The crackdown has yielded results: citations for blocking sidewalks increased by 62% during the first three months of intensive enforcement. With over a million parking tickets issued annually and fines that can reach $107 for an expired meter, parking enforcement represents a significant revenue stream for the cash-strapped city.
The Artist Behind the App
For Walz, "Find My Parking Cops" was just the latest in a series of playful data projects that reveal hidden patterns in urban life. His "Bop Spotter" installation uses a solar-powered phone mounted on a Mission District pole to continuously Shazam whatever music drifts by, creating an accidental soundtrack of neighborhood life, as covered by NPR. He's also created projects like IMG_0001, which surfaces old YouTube clips uploaded by everyday people in the platform's early days.

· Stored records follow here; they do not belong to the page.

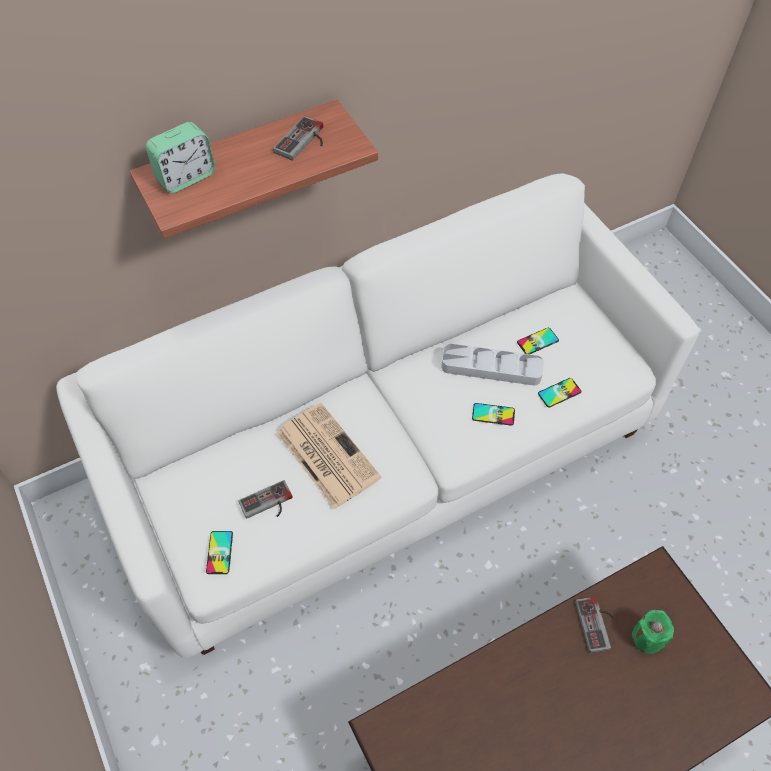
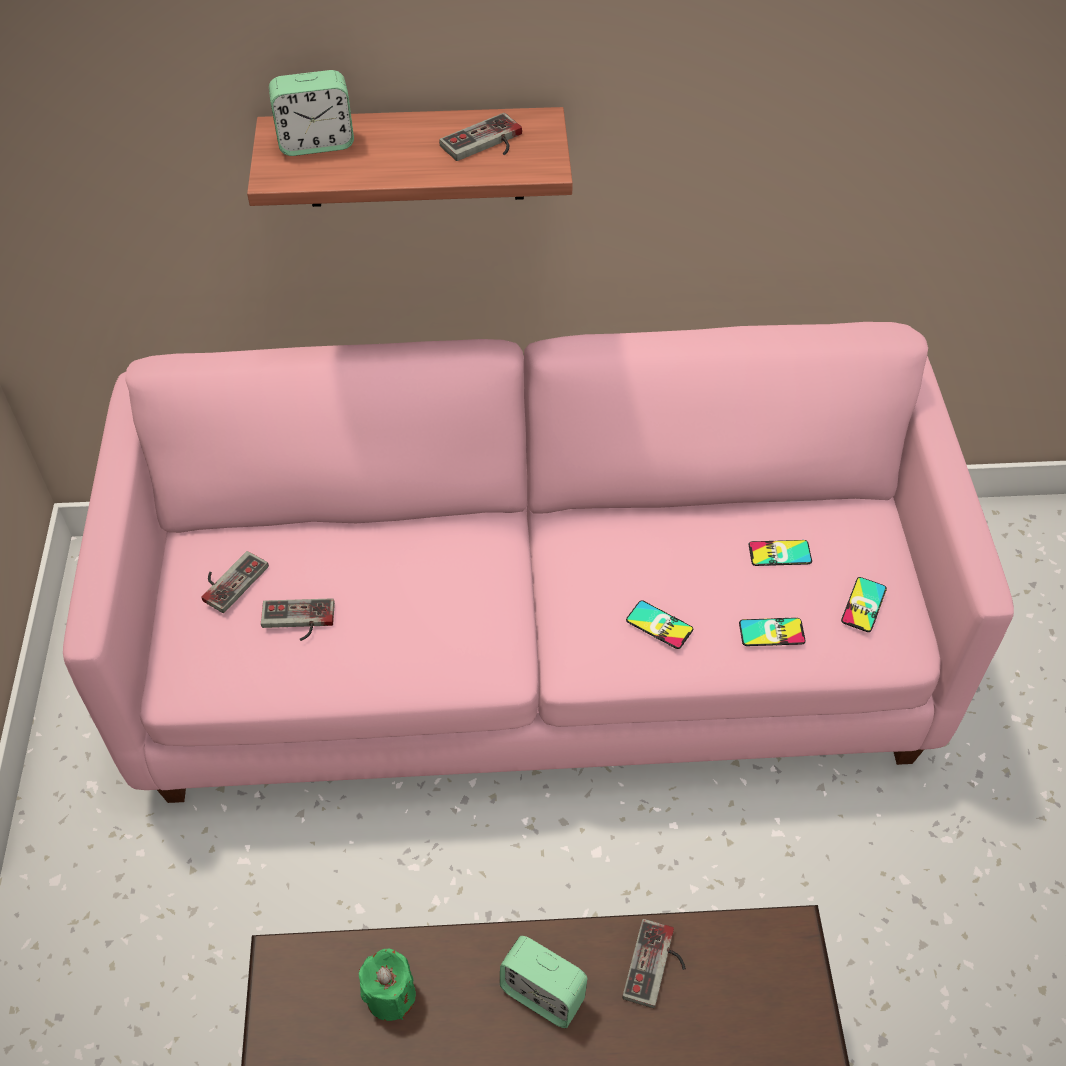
camera: 25 degrees right, 5 degrees down
white sofa [56,173,700,658] -> pink sofa [63,322,1014,803]
phone [206,531,233,574] -> phone moved to [841,577,887,632]
newspaper [276,403,382,509] -> none
grey tray [441,343,544,386] -> none
green candle [632,610,674,654] -> green candle moved to [359,949,416,1021]
none -> game controller [202,551,269,613]
none -> alarm clock [500,936,588,1028]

"I'm not 'pro' parking cop. I'm not 'anti' parking cop," Walz told Wired. "It's just data I was able to unearth, and I thought it would be cool to visualize it."
Resurrection and Cat-and-Mouse Game
The story didn't end with SFMTA's data blackout. By 10 p.m. Tuesday night, Walz had found a workaround and restored the site's functionality, prompting him to tweet triumphantly: "CORRECTION: THE SITE'S BACK UP! GUESS WHO'S BACK, BACK AGAIN" according to Dexerto. How long this digital cat-and-mouse game will continue remains anyone's guess.
The episode highlights the ongoing tension between civic transparency and institutional control in the digital age. While Walz's creation may have been short-lived, it offered San Francisco drivers a brief glimpse behind the curtain of one of the city's most ubiquitous—and profitable—public services. In a city where parking fines fund everything from Muni operations to street maintenance, "Find My Parking Cops" revealed just how systematic—and lucrative—the whole enterprise really is.